10. Admittedly, as on date, the company petition has not yet been finally disposed of and no final order for winding up of the appellant-company has yet been passed. As the sequence of the orders passed by the learned Company Judge would reveal, following an evaluation of the report of the Board recommending winding up of the appellant-company and other records, a provisional official liquidator had been appointed and as permitted by the company court auction sale of its assets/properties has been completed and proceeds thereof lie in deposit with the provisional official liquidator. A bare perusal of the report dated 11th June, 2003 of the Board reveals its considered opinion that the appellant-company is not likely to be viable in future and that it was just, equitable and in public interest that it ought to be wound up u/s 20(1) of SICA. This opinion had been forwarded to this court for further necessary action in accordance with law.
11. The learned Company Judge by order dated 23rd January, 2004 appointed the provisional official liquidator and as the succeeding facts would thereafter unfold, eventually by order dated 11th May, 2007 he was vested with the power u/s 457(1) of the 1956 Act and accorded permission to complete the sale, the process whereof had been in the meantime initiated by the advertisement dated 18th January, 2007. The process of sale however was thereby, made subject to the final decision in the Company Petition No. 29/2003. Thereafter, by order dated 20th July, 2007, the sale was confirmed in favour of Chaudhary & Sons (Forgings) (P.) Ltd., Ghaziabad (UP) and the official liquidator was directed to take follow up steps. It is thus more than apparent that the exercise for sale of the assets/properties of the appellant-company was undertaken and completed before final orders being passed in Company Petition No. 29/2003 registered on the recommendation dated 11th June, 2003 of the Board forwarded u/s 20(1) of SICA. It would be apt at this stage to extract this legal provision:
20. Winding up of sick industrial company. - (1) Where the Board, after making inquiry u/s 16 and after consideration of all the relevant facts and circumstances and after giving an opportunity of being heard to all concerned parties, is of opinion that the sick industrial company is not likely to make its net worth exceed the accumulated losses within a reasonable time while meeting all its financial obligations and that the company as a result thereof is not likely to become viable in future and that it is just and equitable that the company should be wound up, it may record and forward its opinion to the concerned High Court.
(2) The High Court, shall on the basis of the opinion of the Board, order winding up of the sick industrial company and may proceed and cause to proceed with the winding up of the sick industrial company in accordance with the provisions of the Companies Act, 1956 (1 of 1956).
(3) For the purpose of winding up of a sick industrial company, the High Court may appoint any officer of the operating agency, if the operating agency gives its consent, as the liquidator of the sick industrial company and the officer so appointed shall for the purposes of the winding up of the sick industrial company be deemed to be, and have all the powers of, the official liquidator under the Companies Act, 1956 (1 of 1956).

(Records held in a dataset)

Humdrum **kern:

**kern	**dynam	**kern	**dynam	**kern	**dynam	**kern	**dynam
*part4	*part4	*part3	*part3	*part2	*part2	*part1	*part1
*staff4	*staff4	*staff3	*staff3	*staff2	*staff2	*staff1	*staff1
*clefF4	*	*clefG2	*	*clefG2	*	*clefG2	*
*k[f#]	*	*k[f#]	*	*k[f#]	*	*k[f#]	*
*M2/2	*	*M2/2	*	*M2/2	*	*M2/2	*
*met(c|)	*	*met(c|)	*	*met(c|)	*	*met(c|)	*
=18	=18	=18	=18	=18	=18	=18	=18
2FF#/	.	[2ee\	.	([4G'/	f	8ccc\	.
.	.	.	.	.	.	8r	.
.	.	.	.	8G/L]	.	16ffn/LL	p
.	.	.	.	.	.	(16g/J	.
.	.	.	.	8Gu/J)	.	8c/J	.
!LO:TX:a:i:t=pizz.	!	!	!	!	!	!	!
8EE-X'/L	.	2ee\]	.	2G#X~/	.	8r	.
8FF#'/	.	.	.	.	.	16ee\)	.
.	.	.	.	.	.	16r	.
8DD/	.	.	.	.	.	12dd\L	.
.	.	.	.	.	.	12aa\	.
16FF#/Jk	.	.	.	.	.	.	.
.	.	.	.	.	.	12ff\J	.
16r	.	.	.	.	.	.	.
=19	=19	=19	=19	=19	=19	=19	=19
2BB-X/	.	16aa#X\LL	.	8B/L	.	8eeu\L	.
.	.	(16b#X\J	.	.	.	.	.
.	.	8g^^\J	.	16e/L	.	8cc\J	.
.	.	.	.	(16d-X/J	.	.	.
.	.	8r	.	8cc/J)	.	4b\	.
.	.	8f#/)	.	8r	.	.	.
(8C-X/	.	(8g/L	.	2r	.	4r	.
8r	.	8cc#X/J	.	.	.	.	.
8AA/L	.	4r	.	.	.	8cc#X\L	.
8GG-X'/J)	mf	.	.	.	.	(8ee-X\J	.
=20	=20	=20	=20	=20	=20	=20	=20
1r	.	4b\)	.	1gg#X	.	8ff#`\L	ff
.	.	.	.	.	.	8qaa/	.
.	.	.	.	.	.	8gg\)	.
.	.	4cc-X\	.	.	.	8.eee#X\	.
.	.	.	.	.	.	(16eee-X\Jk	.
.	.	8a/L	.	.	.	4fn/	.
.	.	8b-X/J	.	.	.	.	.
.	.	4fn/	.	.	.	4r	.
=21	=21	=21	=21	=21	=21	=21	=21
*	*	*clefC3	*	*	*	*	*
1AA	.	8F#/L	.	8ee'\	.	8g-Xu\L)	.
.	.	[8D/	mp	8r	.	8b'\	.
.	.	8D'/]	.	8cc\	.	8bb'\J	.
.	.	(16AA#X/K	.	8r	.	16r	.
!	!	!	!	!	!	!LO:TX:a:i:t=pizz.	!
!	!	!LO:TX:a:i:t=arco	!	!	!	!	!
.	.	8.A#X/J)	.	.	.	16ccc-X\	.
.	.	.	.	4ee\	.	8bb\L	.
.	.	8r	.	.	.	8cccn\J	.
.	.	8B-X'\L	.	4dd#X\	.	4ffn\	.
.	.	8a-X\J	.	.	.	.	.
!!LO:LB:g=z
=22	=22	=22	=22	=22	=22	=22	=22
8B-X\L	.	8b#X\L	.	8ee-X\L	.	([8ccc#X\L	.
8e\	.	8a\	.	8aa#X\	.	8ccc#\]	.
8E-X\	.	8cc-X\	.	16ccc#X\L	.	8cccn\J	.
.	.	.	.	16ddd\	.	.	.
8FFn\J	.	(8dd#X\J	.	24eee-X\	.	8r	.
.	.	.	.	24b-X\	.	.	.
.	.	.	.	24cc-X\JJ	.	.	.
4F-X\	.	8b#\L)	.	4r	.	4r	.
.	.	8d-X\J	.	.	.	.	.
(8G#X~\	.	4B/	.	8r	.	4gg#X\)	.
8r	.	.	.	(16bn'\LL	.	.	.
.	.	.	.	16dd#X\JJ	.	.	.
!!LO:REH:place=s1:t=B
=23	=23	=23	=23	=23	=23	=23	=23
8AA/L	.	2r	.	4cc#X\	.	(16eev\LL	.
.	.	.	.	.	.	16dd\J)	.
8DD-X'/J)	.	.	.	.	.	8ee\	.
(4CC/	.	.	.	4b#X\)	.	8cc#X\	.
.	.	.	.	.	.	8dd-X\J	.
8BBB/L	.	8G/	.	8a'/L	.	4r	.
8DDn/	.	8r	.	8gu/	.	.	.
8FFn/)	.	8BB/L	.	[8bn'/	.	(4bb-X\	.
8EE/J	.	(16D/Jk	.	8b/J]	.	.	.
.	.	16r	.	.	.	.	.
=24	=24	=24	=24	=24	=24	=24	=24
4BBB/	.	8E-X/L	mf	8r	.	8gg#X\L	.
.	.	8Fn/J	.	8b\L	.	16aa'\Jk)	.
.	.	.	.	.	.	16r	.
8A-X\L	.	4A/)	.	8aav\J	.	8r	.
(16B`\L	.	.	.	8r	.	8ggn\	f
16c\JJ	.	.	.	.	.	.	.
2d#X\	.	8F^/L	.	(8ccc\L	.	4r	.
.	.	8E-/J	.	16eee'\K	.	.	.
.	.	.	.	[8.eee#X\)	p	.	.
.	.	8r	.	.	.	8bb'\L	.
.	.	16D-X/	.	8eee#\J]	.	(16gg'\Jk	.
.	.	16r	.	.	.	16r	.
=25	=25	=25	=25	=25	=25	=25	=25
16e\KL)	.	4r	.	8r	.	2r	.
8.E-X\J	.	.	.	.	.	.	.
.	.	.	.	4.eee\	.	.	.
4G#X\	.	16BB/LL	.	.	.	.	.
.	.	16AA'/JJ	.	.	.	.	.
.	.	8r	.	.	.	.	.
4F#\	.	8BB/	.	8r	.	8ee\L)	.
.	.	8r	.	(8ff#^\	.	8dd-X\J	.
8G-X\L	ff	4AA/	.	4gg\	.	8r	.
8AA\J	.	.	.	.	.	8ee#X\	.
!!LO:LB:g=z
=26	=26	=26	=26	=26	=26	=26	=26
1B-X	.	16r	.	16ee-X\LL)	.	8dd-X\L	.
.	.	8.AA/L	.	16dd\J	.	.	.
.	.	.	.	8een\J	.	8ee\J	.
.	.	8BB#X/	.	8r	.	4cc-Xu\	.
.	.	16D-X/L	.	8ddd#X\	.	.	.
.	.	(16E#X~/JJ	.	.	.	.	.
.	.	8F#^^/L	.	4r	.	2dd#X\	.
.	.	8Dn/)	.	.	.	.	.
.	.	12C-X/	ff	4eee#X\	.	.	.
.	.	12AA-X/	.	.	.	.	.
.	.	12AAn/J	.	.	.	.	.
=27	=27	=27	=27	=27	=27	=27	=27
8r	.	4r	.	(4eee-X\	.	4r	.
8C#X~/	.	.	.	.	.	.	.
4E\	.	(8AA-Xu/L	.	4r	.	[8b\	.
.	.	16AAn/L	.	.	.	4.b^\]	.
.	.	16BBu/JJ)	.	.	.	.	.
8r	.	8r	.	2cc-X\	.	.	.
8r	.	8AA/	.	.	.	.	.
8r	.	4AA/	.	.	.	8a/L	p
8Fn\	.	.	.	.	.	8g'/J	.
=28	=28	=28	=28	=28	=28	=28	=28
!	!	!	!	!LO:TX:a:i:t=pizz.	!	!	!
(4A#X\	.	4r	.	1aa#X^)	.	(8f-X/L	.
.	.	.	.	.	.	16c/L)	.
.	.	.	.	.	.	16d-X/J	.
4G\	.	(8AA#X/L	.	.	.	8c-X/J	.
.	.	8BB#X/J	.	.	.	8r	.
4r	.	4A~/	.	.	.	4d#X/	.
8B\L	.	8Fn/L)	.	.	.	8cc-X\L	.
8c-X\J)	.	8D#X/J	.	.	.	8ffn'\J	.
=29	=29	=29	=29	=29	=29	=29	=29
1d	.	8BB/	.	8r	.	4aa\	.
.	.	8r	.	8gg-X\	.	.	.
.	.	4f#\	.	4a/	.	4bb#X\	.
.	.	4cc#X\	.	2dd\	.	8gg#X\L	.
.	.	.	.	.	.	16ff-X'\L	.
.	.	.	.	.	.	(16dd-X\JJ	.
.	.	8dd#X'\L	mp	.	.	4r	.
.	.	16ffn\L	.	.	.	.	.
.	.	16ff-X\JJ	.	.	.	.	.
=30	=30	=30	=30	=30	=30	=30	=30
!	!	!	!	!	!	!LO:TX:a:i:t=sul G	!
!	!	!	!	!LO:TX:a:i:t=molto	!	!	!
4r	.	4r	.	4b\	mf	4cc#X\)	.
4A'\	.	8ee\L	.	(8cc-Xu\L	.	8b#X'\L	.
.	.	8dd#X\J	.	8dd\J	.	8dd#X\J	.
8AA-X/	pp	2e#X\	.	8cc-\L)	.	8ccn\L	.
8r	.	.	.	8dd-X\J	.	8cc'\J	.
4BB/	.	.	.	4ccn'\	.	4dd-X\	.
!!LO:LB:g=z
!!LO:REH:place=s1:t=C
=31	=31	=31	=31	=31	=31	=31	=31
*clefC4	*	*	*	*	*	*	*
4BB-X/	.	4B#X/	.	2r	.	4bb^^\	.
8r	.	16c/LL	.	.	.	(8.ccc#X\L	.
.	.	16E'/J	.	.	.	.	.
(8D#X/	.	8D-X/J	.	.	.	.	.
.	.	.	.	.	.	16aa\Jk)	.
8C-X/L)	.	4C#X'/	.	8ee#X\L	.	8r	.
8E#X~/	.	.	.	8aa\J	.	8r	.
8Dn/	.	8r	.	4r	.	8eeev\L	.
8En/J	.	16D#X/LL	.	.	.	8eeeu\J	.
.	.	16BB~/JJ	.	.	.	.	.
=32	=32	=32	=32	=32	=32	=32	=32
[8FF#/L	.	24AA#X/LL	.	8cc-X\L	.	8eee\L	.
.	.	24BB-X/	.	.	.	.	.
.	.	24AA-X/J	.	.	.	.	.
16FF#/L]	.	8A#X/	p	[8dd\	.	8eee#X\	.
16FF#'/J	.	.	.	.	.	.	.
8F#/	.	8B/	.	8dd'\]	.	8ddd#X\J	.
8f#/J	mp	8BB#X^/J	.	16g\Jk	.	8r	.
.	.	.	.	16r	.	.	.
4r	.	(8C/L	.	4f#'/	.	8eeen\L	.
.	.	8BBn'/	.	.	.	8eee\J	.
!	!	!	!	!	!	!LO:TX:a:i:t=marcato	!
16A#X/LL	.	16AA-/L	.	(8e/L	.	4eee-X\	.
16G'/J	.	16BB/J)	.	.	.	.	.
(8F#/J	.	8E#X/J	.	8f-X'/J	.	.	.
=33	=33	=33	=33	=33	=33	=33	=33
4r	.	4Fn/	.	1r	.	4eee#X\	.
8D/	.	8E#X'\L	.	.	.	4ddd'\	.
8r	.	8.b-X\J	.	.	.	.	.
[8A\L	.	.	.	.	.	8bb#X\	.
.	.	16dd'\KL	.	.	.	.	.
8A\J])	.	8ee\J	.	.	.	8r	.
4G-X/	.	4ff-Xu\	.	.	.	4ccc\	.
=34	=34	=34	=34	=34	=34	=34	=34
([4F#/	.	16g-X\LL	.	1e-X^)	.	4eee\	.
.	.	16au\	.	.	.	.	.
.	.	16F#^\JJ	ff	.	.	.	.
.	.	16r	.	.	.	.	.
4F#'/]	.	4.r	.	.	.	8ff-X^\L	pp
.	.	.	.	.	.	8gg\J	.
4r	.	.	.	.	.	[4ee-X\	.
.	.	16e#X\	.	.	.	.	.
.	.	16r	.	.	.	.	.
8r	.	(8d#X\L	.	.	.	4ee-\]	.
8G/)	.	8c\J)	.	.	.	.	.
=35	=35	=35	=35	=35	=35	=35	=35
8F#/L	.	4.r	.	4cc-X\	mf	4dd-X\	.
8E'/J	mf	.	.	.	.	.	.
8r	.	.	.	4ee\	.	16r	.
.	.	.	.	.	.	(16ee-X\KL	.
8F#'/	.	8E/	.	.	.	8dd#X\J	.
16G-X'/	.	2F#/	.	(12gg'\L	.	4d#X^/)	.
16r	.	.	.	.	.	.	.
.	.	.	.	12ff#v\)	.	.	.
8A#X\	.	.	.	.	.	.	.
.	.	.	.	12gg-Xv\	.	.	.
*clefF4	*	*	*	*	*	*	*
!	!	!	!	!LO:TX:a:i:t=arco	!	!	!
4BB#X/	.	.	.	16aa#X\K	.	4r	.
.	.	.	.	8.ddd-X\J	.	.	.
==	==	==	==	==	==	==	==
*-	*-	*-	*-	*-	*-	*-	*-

**SHORT EXERCISE**.
Which full dates, giving day, month and year, appear in the passage on winding up the appellant-company? List each one once, in the order it first appears.

**OUTPUT BELOW**.
11th June, 2003
23rd January, 2004
11th May, 2007
18th January, 2007
20th July, 2007